**Text passage:**
Segment Open

5.3.4 Points of Failure

Bearings: Some of the critical components of the stability bogie is wheel bearings. Since the pod is moving at such a high speed and wheel radii are very small (1.75 in.) bearings must be able to withstand very high RPM. As such, high grade bearings must be selected and rigorously tested before they can be used in the pod. If the bearings cannot withstand the required angular velocity, they can overheat, seize, or otherwise fail. This could cause the pod to drag, lurch forward, or stop at a high rate.

 

To mitigate the effects of a potential bearing failure, spring stiffness in the vertical stability was chosen to be very high. Even in the event of a sudden stop, the stiffness of the vertical springs will not allow the lateral stability plate to strike the I-beam. Rubber sheeting on the bottom of the mounting plates serves as a failsafe against plate striking.

 

Wheels: Polyurethane wheels have been observed to fail catastrophically when subjected to high RPMs. At high speed of the pod, the rubber wheel could snap. High strength wheels will be selected and rigorously tested to ensure high strength. To mitigate the effects of this point of failure, sensitive components like the control system are isolated from the bogie and protected by plating and a case from debris.

Segment Closed

**Information:**
Segment Open

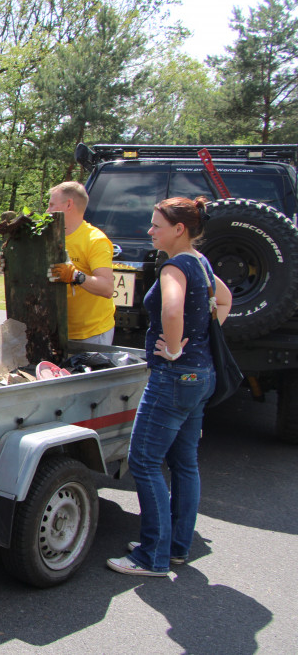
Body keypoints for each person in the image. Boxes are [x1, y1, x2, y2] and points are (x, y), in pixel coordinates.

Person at [107, 196, 232, 577]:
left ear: (179, 229)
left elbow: (172, 310)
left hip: (174, 378)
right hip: (201, 376)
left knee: (144, 461)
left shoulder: (174, 267)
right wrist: (198, 341)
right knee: (184, 463)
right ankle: (176, 545)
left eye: (156, 225)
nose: (150, 231)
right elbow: (224, 300)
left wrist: (175, 349)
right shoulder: (201, 262)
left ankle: (152, 555)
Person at [46, 181, 116, 344]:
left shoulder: (94, 240)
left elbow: (106, 288)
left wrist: (75, 275)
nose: (47, 211)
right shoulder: (49, 238)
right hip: (58, 330)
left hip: (91, 334)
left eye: (51, 205)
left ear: (69, 204)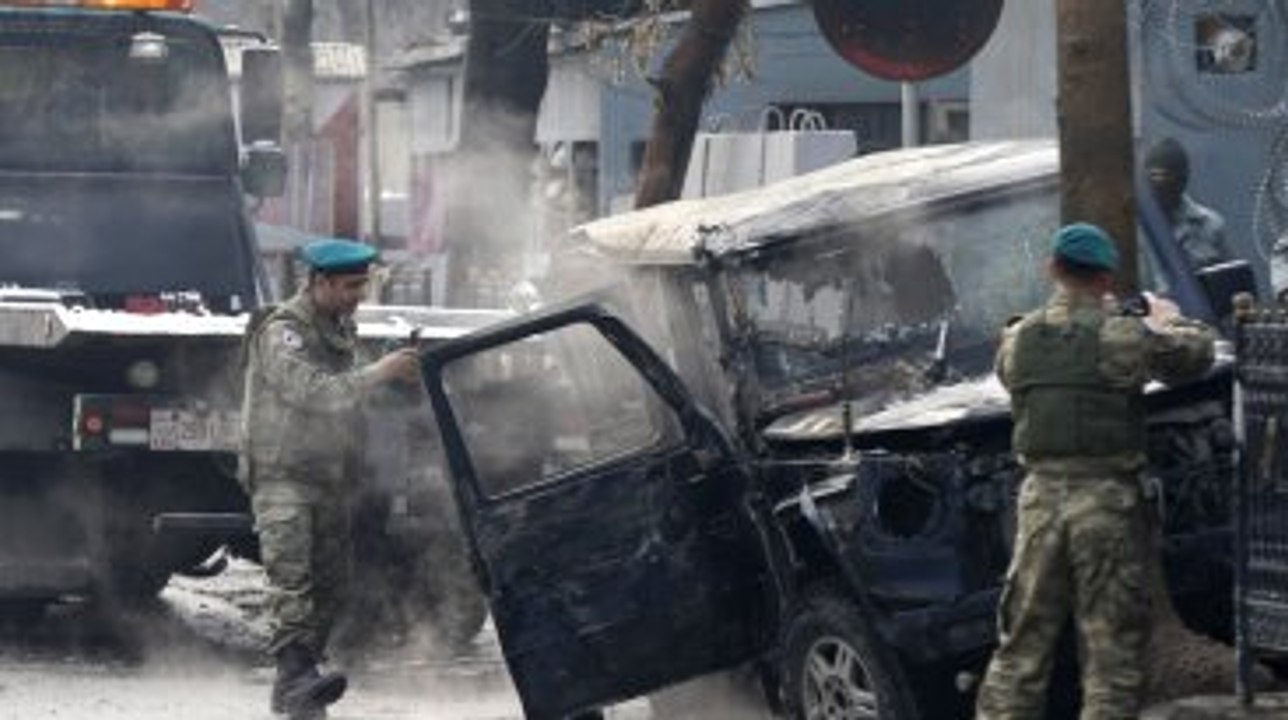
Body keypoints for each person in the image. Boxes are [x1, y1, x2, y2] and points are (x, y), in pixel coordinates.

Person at [974, 223, 1217, 719]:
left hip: (1039, 507)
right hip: (1106, 508)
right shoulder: (1122, 336)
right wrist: (1165, 320)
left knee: (1020, 652)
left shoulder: (1018, 340)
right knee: (1111, 661)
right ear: (1106, 277)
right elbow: (1196, 356)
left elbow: (1008, 371)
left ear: (1051, 269)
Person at [239, 238, 421, 719]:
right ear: (318, 282)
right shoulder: (283, 332)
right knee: (292, 579)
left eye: (363, 285)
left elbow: (355, 393)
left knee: (332, 586)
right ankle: (299, 676)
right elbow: (315, 393)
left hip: (329, 476)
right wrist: (381, 371)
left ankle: (296, 686)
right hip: (283, 475)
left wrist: (396, 375)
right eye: (350, 286)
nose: (358, 295)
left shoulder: (339, 331)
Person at [1144, 137, 1234, 271]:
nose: (1161, 185)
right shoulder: (1137, 226)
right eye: (1155, 176)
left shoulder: (1210, 226)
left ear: (1183, 178)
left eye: (1168, 176)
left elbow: (1230, 276)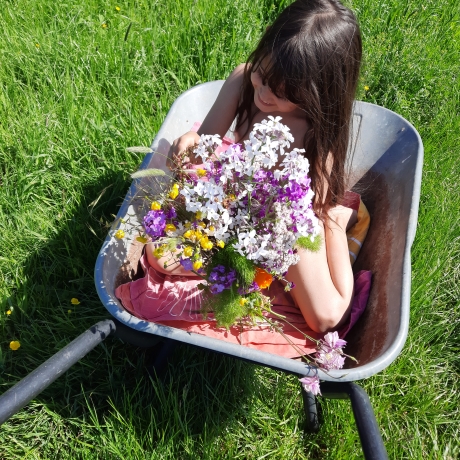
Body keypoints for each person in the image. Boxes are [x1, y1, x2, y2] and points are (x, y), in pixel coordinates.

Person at [145, 0, 365, 334]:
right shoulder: (244, 79)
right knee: (159, 252)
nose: (262, 93)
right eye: (262, 76)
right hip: (238, 198)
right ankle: (246, 272)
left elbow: (312, 202)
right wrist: (191, 141)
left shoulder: (317, 128)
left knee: (325, 318)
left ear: (320, 91)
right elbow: (206, 143)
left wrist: (276, 235)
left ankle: (338, 223)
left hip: (288, 218)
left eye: (280, 92)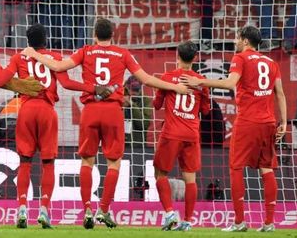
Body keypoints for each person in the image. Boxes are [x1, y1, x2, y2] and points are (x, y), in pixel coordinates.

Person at [25, 18, 189, 228]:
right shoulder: (123, 54)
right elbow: (147, 79)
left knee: (87, 162)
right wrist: (174, 87)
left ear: (94, 34)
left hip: (90, 111)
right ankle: (103, 209)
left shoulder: (85, 51)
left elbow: (57, 65)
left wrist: (34, 53)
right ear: (113, 35)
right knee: (114, 162)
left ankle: (87, 210)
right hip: (113, 112)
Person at [180, 26, 286, 232]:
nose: (236, 41)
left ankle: (239, 222)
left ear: (245, 41)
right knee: (267, 168)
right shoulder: (271, 62)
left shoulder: (240, 58)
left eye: (238, 37)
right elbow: (280, 93)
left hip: (248, 121)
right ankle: (269, 223)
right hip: (268, 122)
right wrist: (283, 122)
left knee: (236, 168)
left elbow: (230, 83)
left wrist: (199, 81)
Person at [12, 24, 90, 229]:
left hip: (26, 111)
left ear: (28, 41)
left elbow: (4, 78)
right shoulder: (54, 57)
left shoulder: (19, 57)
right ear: (45, 39)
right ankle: (44, 210)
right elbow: (67, 83)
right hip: (47, 111)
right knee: (48, 163)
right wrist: (91, 88)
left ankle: (22, 208)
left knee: (25, 162)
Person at [153, 42, 211, 232]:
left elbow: (156, 104)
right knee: (190, 178)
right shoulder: (201, 81)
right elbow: (206, 111)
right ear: (195, 58)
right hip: (192, 134)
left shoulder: (167, 77)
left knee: (160, 173)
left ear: (177, 56)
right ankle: (187, 221)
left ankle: (170, 214)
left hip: (171, 132)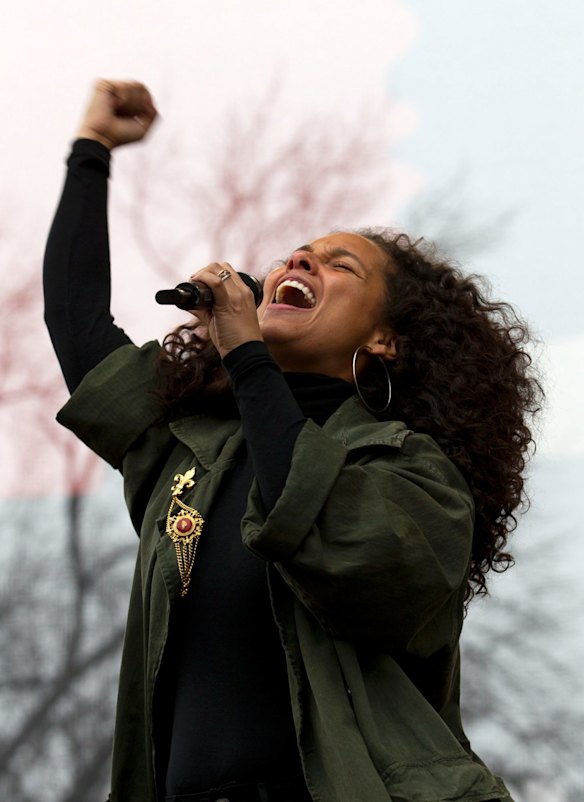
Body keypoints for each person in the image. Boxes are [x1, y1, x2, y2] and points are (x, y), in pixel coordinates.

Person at [44, 80, 542, 802]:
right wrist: (91, 149)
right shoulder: (193, 448)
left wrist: (246, 353)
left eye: (341, 266)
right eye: (295, 255)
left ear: (386, 341)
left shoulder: (412, 474)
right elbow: (77, 323)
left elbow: (315, 517)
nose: (300, 263)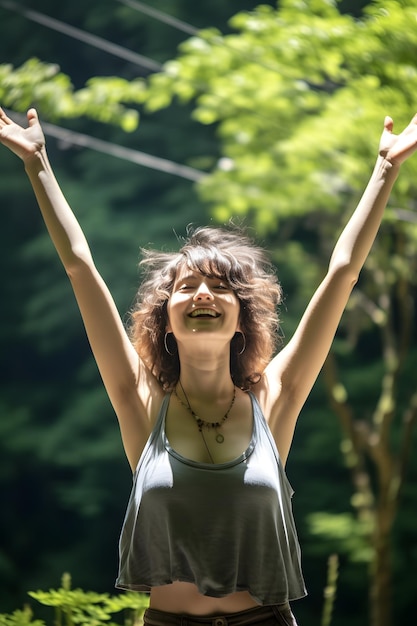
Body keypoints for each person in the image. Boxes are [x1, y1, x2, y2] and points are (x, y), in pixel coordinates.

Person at [1, 106, 417, 626]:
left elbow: (343, 271)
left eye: (221, 287)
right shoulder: (140, 399)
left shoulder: (275, 396)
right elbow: (79, 266)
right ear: (165, 319)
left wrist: (386, 169)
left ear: (242, 319)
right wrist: (38, 161)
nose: (203, 294)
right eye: (186, 287)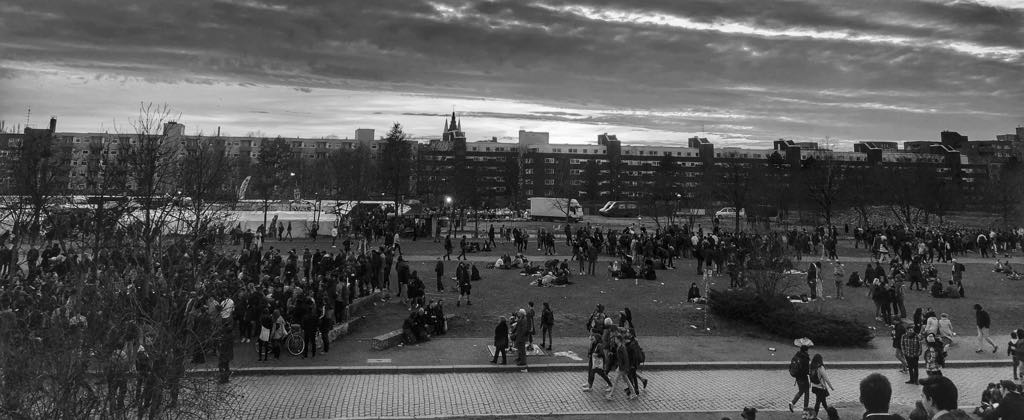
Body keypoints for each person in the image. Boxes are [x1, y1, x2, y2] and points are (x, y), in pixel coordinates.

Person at [809, 354, 835, 418]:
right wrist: (831, 387)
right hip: (820, 388)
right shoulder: (820, 367)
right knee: (818, 403)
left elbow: (810, 376)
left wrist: (810, 384)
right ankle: (814, 417)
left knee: (823, 403)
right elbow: (826, 379)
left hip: (814, 387)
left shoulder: (812, 366)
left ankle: (831, 415)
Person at [790, 345, 812, 412]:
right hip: (804, 378)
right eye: (807, 350)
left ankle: (792, 403)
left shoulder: (796, 356)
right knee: (807, 393)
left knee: (801, 391)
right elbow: (806, 370)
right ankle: (805, 409)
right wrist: (809, 373)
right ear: (805, 350)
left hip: (797, 377)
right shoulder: (805, 358)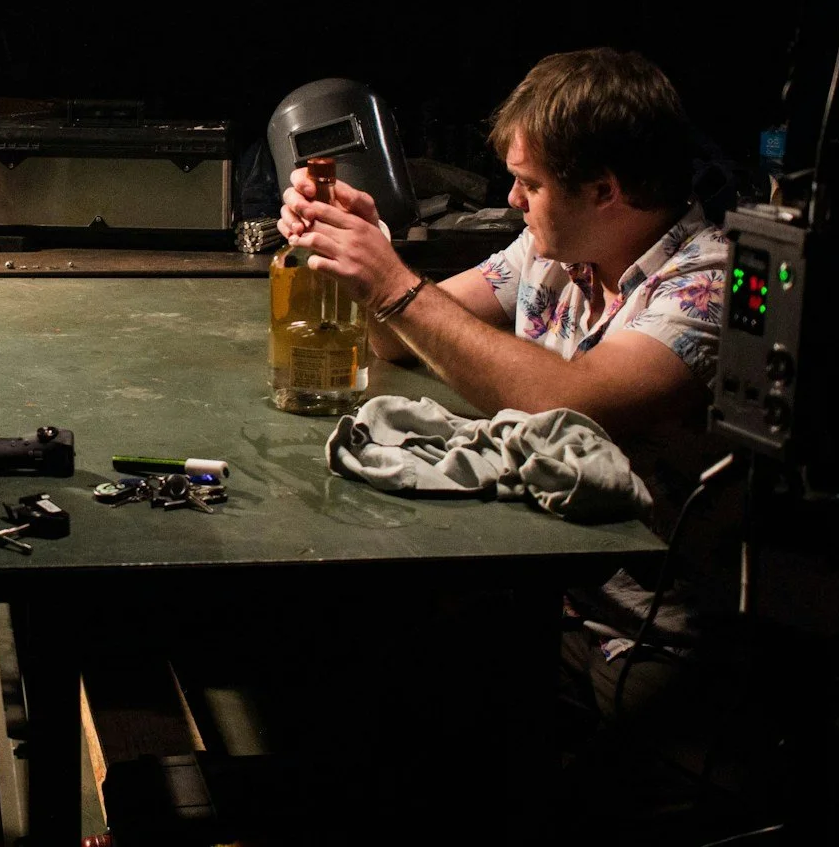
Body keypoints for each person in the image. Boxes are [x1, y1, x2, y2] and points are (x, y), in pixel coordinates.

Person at [281, 48, 734, 752]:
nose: (515, 201)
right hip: (535, 592)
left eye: (530, 184)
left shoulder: (704, 287)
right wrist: (362, 248)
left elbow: (572, 401)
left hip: (637, 638)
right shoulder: (549, 251)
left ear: (606, 191)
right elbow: (397, 340)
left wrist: (393, 282)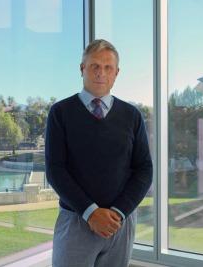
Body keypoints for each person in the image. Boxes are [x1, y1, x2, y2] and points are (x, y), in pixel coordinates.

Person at [45, 39, 153, 266]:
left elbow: (144, 169)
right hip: (76, 220)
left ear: (116, 73)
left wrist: (118, 212)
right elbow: (55, 169)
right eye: (94, 66)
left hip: (119, 224)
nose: (100, 73)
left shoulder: (132, 115)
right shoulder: (60, 112)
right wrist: (91, 213)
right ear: (82, 69)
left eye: (107, 68)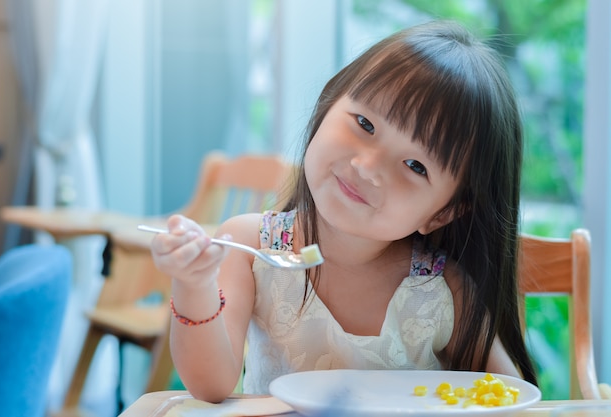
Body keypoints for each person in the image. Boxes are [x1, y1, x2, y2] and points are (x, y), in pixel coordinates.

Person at [150, 19, 537, 403]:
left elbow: (507, 398)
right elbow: (211, 385)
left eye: (415, 166)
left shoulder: (443, 288)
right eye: (365, 123)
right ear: (328, 104)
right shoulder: (252, 245)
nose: (367, 167)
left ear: (442, 213)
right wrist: (195, 284)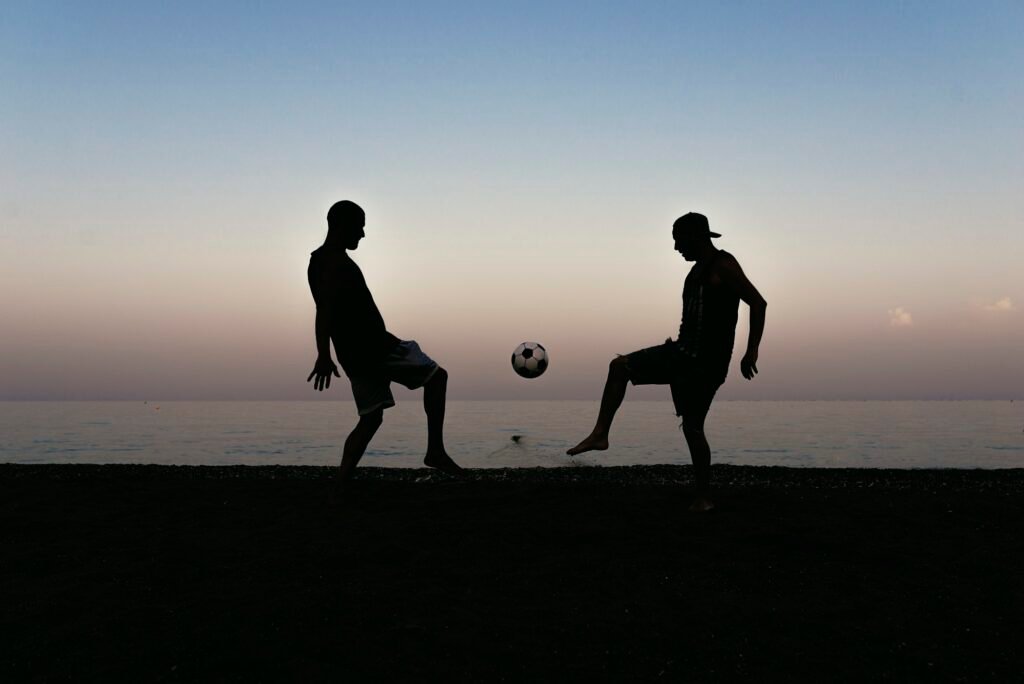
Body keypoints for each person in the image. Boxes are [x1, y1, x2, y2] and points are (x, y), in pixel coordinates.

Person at [567, 212, 766, 512]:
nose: (676, 248)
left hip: (705, 363)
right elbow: (694, 319)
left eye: (678, 240)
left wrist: (751, 351)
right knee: (625, 372)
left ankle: (702, 496)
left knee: (691, 425)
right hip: (682, 354)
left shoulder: (723, 264)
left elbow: (758, 303)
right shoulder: (695, 273)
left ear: (695, 237)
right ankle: (602, 435)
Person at [306, 200, 463, 481]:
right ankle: (435, 451)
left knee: (370, 418)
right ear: (341, 225)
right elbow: (325, 310)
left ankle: (340, 486)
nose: (363, 234)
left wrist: (329, 353)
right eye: (359, 227)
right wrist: (323, 355)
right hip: (377, 348)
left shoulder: (319, 261)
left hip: (354, 356)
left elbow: (326, 310)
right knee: (437, 377)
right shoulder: (333, 264)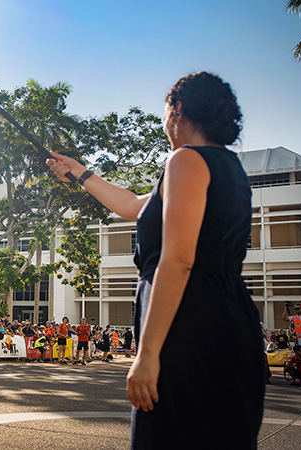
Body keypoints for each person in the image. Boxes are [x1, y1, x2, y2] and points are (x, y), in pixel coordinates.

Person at [48, 72, 264, 448]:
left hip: (189, 327)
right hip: (231, 322)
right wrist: (79, 172)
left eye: (166, 113)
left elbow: (177, 259)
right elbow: (133, 206)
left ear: (177, 111)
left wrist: (147, 354)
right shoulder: (231, 170)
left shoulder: (185, 160)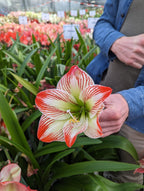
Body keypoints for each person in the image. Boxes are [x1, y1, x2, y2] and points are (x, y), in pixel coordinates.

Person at [86, 0, 144, 187]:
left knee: (125, 179)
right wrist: (115, 42)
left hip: (138, 121)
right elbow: (103, 23)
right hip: (99, 94)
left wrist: (130, 102)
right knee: (97, 166)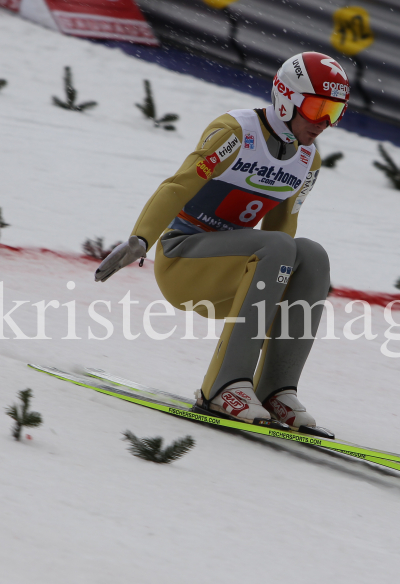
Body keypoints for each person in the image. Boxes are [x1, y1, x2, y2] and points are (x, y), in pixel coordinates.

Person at [94, 52, 349, 438]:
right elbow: (179, 185)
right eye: (317, 108)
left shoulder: (307, 160)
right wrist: (141, 238)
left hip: (234, 274)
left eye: (335, 112)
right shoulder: (237, 132)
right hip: (184, 261)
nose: (324, 123)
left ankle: (274, 388)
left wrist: (278, 306)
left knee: (312, 256)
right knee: (278, 248)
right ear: (286, 98)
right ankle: (222, 388)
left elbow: (284, 232)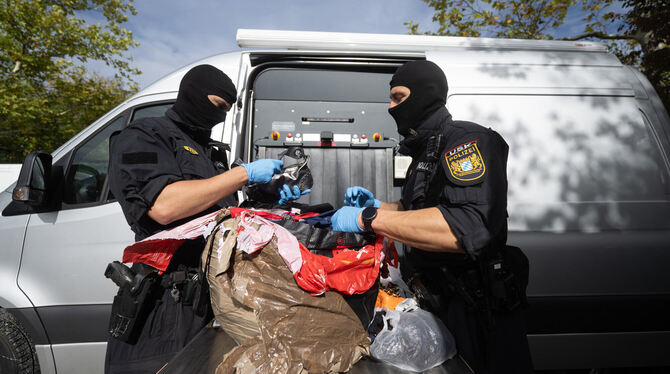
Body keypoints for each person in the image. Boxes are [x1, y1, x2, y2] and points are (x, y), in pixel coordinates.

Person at [331, 60, 533, 374]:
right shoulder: (427, 150)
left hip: (475, 312)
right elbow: (419, 214)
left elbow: (470, 227)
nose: (390, 107)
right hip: (437, 303)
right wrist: (380, 206)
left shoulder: (466, 141)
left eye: (398, 97)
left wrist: (369, 218)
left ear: (425, 94)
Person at [105, 64, 307, 373]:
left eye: (227, 110)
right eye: (217, 106)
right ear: (193, 94)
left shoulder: (210, 153)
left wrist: (265, 196)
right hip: (164, 305)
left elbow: (216, 213)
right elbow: (164, 206)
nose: (221, 116)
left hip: (209, 300)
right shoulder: (144, 135)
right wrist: (243, 173)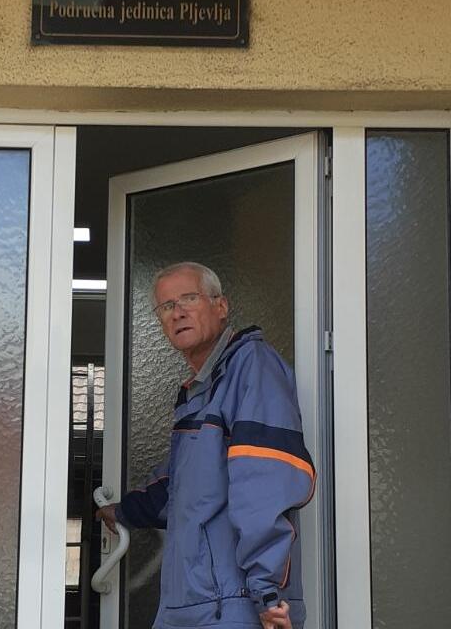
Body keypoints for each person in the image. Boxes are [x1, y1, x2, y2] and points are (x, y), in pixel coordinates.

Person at [96, 262, 315, 629]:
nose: (178, 312)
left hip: (234, 605)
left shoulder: (251, 368)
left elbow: (266, 480)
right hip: (191, 603)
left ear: (220, 306)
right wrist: (123, 512)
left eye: (189, 298)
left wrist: (266, 593)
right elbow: (181, 487)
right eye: (167, 306)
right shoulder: (202, 390)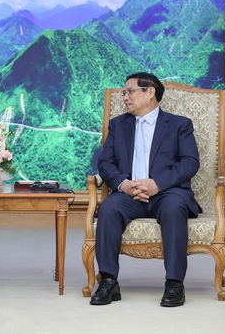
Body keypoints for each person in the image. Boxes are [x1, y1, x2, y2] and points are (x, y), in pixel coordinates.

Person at [91, 72, 200, 307]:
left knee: (174, 208)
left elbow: (190, 163)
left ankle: (174, 284)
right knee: (108, 208)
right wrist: (124, 185)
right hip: (129, 193)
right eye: (124, 93)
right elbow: (105, 163)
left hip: (167, 192)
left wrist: (156, 183)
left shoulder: (179, 125)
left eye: (130, 91)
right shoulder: (118, 125)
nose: (125, 97)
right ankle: (108, 281)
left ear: (150, 92)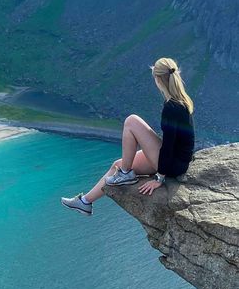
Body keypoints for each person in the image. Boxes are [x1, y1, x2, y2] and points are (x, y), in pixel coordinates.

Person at [61, 57, 195, 216]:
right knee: (117, 164)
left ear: (158, 80)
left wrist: (159, 179)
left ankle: (125, 174)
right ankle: (85, 202)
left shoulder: (171, 107)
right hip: (178, 159)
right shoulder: (180, 100)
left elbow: (168, 146)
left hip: (174, 164)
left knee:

Segment Closed

**Task prompt:** Pick up the passage on the pod's points of failure after its final sentence and keep writing it.

**Exercise answer:**
5.4 Testing and Validation

5.4.1 Proposed Testing Procedure

5.4.1.1 Wheel Testing

Under high RPMs, polyurethane wheels have been found to spontaneously disintegrate. Such an event would prove catastrophic for a 350 lbs. pod traveling at 350 MPH. Therefore, testing on selected wheels is critical before full assembly testing can begin. Wheels will be tested using a custom dynamometer in which the wheel is mounted to a spindle rotating at the correct frequency behind a protective shield. The RPM will be adjusted to find the allowable angular velocity before the wheel rubber fails.

 

In the case that selected wheels cannot withstand the required angular velocity, geometry of the system may be modified to accommodate a larger wheel radius, or a different material will be selected. Aluminum wheels may offer greater strength, although their stiffness would create far more vibration than rubber.

 

5.4.1.2 Vibration Response

To determine how the system will behave under worst-case and expected vibration, the stability assembly should be tested under several different frequency inputs. Testing the stability table on a shake table is the best way to determine system response. The vertical mounting plate will be fixed and the bottom wheels of the assembly will rest on the shake table. The shake table will be allowed to move a maximum of .4 in. at varying frequencies. To simulate the lateral system response, the top plate will be fixed again, and the shake table will be programmed to oscillate sideways. This provide validation for natural frequency of the system as well as damping response under a repeated load. The major design goal is to avoid operating at natural frequency and mitigating system response at a range of operating frequencies.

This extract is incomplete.